[Page-level text extractions]

□ □ □ □ □

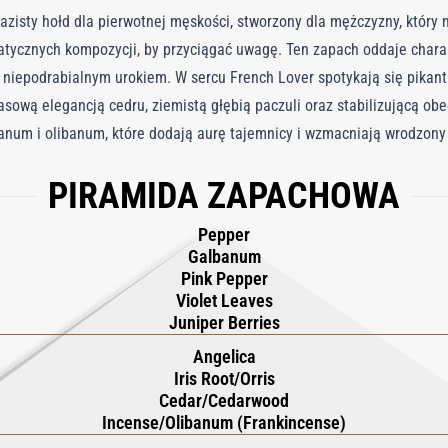
azisty hołd dla pierwotnej męskości, stworzony dla mężczyzny, który
atycznych kompozycji, by przyciągać uwagę. Ten zapach oddaje charak
z niepodrabialnym urokiem. W sercu French Lover spotykają się pikan
asową elegancją cedru, ziemistą głębią paczuli oraz stabilizującą ob
anum i olibanum, które dodają aurę tajemnicy i wzmacniają wrodzony
cja autentycznego przyciągania, płynnie łącząca rustykalne akcenty z
PIRAMIDA ZAPACHOWA
ej odsłonie.
Pepper
Galbanum
Pink Pepper
Violet Leaves
Juniper Berries
Angelica
Iris Root/Orris
Cedar/Cedarwood
Incense/Olibanum (Frankincense)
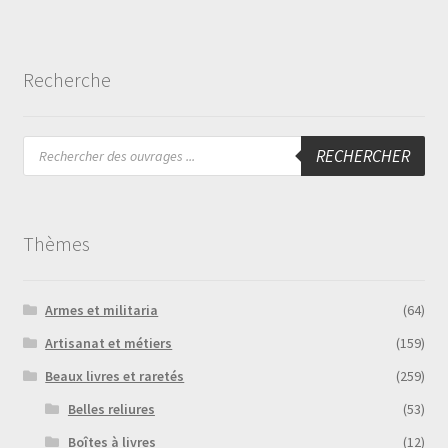
Recherche
Recherche
RECHERCHER
de
produits
Thèmes
Armes et militaria
(64)
Artisanat et métiers
(159)
Beaux livres et raretés
(259)
Belles reliures
(53)
Boîtes à livres
(12)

□ □ □ □ □

» Instructions for the task
How many lines of the listing above contain the string "livres"? Reply with the number alone.

» Exercise response
2